Copy the data from its first line through the line containing "demand within a location depending on the", swapping "neighborhoods" for "districts" and keeping everything else unchanged. Omit the pictures from your answer.

## Data to examine
######

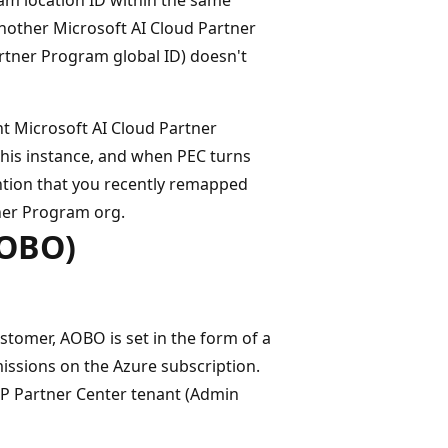
nother Microsoft AI Cloud Partner
rtner Program global ID) doesn't
nt Microsoft AI Cloud Partner
this instance, and when PEC turns
tion that you recently remapped
tner Program org.
AOBO)
stomer, AOBO is set in the form of a
missions on the Azure subscription.
P Partner Center tenant (Admin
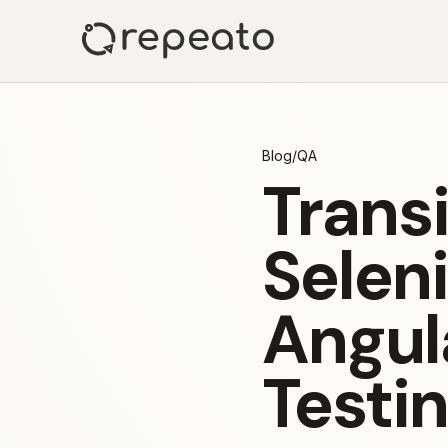
Blog
/
QA
Trans
Seleni
Angul
Testi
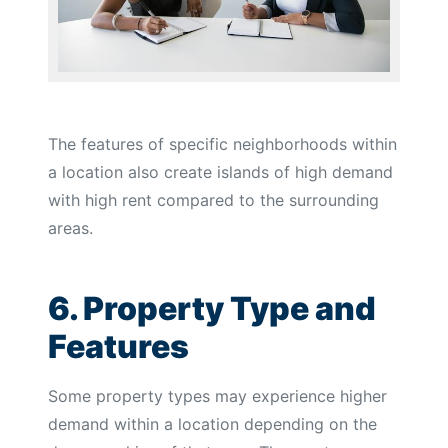
The features of specific neighborhoods within
a location also create islands of high demand
with high rent compared to the surrounding
areas.
6. Property Type and
Features
Some property types may experience higher
demand within a location depending on the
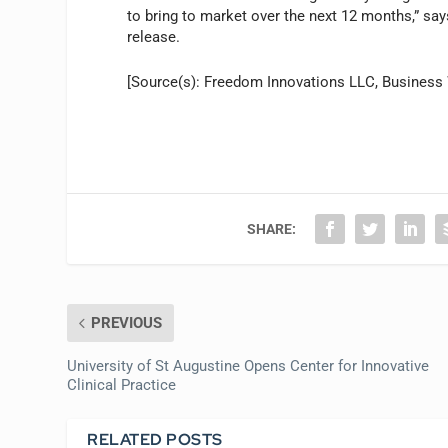
to bring to market over the next 12 months,” sa
release.
[Source(s): Freedom Innovations LLC, Business 
SHARE:
PREVIOUS
University of St Augustine Opens Center for Innovative
Clinical Practice
RELATED POSTS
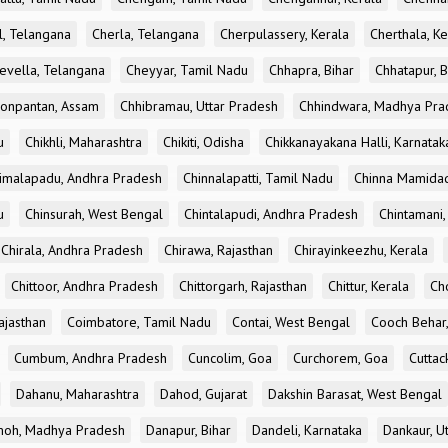
l, Telangana
Cherla, Telangana
Cherpulassery, Kerala
Cherthala, Ke
evella, Telangana
Cheyyar, Tamil Nadu
Chhapra, Bihar
Chhatapur, B
onpantan, Assam
Chhibramau, Uttar Pradesh
Chhindwara, Madhya Pra
u
Chikhli, Maharashtra
Chikiti, Odisha
Chikkanayakana Halli, Karnatak
imalapadu, Andhra Pradesh
Chinnalapatti, Tamil Nadu
Chinna Mamidad
u
Chinsurah, West Bengal
Chintalapudi, Andhra Pradesh
Chintamani,
Chirala, Andhra Pradesh
Chirawa, Rajasthan
Chirayinkeezhu, Kerala
Chittoor, Andhra Pradesh
Chittorgarh, Rajasthan
Chittur, Kerala
Ch
ajasthan
Coimbatore, Tamil Nadu
Contai, West Bengal
Cooch Behar
Cumbum, Andhra Pradesh
Cuncolim, Goa
Curchorem, Goa
Cuttac
Dahanu, Maharashtra
Dahod, Gujarat
Dakshin Barasat, West Bengal
oh, Madhya Pradesh
Danapur, Bihar
Dandeli, Karnataka
Dankaur, U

######

## Completed task
nother Microsoft AI Cloud Partner
rtner Program global ID) doesn't
nt Microsoft AI Cloud Partner
this instance, and when PEC turns
tion that you recently remapped
tner Program org.
AOBO)
stomer, AOBO is set in the form of a
missions on the Azure subscription.
P Partner Center tenant (Admin
Blog
/
QA
Trans
Seleni
Angul
Testi
The features of specific districts within
a location also create islands of high demand
with high rent compared to the surrounding
areas.
6. Property Type and
Features
Some property types may experience higher
demand within a location depending on the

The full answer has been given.